INPUT FOR THIS TASK
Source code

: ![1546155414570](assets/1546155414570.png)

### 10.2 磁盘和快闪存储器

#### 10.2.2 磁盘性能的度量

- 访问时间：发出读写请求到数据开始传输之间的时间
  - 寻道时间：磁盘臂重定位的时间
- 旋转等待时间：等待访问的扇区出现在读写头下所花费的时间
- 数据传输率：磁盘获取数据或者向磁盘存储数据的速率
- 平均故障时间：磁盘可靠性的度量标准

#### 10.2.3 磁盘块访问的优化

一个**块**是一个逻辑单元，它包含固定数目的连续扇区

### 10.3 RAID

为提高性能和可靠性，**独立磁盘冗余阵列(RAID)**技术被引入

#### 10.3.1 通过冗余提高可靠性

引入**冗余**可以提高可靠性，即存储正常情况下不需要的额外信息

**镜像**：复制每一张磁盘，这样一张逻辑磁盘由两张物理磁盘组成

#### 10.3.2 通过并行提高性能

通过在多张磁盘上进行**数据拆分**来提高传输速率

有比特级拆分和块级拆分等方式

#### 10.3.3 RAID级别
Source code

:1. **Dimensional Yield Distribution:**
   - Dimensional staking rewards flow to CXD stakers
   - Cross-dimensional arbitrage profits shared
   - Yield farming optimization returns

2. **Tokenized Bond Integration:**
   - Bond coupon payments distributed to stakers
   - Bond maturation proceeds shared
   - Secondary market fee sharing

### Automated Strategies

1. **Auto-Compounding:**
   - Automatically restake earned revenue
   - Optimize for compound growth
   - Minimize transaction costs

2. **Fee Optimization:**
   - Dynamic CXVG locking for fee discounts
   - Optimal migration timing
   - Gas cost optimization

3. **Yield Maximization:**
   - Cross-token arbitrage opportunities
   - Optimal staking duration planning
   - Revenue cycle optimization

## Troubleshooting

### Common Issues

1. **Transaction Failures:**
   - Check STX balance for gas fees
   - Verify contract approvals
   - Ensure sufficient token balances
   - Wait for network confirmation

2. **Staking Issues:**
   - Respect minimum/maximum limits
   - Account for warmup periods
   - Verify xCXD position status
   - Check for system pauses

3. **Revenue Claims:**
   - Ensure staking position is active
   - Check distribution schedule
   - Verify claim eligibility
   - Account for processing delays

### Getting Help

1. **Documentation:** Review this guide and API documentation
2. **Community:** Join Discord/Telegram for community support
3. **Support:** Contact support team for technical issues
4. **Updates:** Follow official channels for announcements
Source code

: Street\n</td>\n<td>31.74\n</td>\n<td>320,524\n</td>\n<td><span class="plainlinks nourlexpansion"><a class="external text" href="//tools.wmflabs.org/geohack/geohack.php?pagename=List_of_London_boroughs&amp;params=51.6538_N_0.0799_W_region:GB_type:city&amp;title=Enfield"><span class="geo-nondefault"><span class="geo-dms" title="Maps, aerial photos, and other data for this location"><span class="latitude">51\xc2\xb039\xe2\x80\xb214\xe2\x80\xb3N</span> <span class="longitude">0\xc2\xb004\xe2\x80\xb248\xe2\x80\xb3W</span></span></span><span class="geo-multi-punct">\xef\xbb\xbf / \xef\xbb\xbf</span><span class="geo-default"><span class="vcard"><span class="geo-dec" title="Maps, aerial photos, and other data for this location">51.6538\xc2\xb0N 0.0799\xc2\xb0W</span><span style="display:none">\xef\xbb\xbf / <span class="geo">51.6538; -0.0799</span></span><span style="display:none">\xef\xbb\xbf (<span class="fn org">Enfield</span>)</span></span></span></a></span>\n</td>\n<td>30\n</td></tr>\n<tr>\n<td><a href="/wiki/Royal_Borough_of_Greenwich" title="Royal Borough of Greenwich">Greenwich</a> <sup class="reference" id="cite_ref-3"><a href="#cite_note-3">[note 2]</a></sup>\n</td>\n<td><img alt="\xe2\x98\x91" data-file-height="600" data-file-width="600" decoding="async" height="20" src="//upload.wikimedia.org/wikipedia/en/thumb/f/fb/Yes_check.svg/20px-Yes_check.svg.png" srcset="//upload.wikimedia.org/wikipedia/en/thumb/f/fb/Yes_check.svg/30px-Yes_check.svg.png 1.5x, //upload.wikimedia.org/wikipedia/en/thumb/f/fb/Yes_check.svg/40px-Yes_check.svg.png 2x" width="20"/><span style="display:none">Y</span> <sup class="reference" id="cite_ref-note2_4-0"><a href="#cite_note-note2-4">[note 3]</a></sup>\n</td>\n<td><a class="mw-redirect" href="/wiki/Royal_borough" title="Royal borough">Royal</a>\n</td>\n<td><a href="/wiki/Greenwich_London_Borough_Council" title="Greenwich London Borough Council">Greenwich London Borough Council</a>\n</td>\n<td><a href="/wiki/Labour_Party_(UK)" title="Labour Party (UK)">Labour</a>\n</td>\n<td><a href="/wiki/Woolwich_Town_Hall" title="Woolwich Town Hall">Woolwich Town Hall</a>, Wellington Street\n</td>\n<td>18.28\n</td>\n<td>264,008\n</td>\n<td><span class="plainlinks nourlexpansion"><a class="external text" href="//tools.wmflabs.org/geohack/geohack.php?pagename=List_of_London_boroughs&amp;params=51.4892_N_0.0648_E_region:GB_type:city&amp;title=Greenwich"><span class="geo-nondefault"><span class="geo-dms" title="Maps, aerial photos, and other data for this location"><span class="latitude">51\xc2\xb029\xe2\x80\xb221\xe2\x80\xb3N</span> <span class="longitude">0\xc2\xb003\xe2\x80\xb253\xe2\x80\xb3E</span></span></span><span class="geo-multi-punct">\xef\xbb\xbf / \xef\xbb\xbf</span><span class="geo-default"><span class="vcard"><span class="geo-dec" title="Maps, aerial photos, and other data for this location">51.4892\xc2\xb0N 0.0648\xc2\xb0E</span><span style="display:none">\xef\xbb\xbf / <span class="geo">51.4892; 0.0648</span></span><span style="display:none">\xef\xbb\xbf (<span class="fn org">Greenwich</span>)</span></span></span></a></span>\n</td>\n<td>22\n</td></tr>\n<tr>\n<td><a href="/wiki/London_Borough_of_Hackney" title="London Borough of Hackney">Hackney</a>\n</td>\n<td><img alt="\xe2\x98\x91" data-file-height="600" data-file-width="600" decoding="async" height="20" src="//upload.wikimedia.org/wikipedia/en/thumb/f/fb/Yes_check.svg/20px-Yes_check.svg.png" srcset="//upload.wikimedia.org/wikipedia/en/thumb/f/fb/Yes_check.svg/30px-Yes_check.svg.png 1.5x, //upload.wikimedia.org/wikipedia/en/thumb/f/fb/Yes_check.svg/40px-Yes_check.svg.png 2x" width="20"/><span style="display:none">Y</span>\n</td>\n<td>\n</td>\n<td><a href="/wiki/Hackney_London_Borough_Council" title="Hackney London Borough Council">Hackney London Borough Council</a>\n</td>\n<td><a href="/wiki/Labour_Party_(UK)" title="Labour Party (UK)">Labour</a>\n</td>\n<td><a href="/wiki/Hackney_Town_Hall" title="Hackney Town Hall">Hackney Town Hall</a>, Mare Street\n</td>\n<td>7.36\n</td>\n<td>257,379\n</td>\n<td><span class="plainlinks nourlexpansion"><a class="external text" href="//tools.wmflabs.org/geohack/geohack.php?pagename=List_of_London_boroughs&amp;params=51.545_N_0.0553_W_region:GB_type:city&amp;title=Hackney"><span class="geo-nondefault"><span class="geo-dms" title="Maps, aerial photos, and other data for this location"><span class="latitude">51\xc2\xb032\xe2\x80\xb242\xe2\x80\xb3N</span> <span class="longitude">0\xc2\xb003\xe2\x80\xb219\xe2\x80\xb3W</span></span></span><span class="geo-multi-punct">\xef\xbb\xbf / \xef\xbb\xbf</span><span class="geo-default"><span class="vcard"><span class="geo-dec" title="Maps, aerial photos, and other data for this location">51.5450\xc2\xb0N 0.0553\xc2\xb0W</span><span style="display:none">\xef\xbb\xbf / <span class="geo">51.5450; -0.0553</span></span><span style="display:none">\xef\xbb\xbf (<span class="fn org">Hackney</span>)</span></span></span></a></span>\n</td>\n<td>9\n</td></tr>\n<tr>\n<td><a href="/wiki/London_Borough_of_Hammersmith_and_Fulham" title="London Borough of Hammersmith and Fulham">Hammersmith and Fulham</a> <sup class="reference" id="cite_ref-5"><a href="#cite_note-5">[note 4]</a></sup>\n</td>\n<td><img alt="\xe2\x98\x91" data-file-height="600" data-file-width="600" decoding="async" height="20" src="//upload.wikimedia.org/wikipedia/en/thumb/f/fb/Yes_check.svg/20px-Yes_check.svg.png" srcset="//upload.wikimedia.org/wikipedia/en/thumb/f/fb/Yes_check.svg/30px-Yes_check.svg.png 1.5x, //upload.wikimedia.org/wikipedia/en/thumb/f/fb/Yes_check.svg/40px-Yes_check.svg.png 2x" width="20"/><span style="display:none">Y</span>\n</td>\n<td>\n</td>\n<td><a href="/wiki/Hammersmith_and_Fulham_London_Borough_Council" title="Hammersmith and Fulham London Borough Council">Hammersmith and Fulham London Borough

...

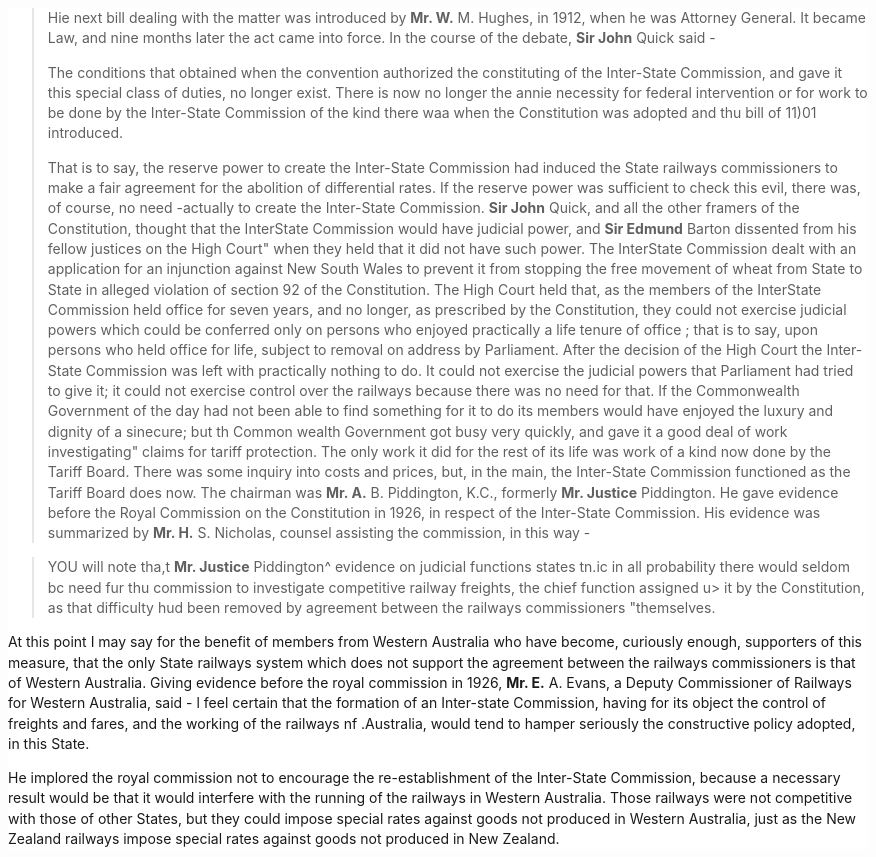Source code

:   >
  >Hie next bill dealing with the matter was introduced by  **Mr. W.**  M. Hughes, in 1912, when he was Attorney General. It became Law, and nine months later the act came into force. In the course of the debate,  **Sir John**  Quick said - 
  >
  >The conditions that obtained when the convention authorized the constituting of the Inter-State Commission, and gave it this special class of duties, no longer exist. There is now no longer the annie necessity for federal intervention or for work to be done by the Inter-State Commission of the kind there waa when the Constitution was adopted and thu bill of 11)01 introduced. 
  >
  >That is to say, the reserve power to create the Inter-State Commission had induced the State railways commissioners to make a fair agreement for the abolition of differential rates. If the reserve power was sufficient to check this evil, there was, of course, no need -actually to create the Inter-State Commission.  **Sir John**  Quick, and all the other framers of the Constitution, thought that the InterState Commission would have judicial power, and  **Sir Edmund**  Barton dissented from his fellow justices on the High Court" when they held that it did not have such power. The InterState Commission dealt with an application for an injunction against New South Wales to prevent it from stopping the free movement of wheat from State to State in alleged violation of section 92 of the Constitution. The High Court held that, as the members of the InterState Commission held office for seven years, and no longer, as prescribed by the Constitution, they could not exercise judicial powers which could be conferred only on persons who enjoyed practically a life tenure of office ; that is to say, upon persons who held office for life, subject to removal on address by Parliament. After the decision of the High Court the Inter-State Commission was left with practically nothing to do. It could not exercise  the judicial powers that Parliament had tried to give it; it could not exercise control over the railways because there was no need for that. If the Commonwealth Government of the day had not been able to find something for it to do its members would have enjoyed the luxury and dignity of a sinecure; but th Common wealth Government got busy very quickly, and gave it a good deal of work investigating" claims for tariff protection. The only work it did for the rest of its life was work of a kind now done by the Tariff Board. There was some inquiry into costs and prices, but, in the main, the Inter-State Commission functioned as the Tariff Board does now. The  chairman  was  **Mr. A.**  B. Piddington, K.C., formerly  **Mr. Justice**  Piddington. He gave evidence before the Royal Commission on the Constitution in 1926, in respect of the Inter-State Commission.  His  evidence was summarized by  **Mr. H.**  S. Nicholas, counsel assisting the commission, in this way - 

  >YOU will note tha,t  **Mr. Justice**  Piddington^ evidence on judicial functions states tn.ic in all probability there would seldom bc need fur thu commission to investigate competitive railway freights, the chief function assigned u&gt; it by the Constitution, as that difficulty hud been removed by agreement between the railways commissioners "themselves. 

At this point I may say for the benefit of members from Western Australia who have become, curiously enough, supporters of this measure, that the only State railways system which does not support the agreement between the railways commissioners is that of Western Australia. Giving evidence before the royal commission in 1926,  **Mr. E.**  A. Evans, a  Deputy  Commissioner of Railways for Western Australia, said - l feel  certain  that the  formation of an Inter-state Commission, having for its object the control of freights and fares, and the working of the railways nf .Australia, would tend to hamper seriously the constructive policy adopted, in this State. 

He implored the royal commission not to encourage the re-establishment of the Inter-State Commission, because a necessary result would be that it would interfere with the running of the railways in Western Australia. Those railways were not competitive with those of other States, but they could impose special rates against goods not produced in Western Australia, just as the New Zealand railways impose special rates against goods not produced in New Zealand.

WHAT YOU WILL DO
Pull out each line of the entries that contains "Account".

ANSWER FOR THIS EXERCISE
   - Account for warmup periods
   - Account for processing delays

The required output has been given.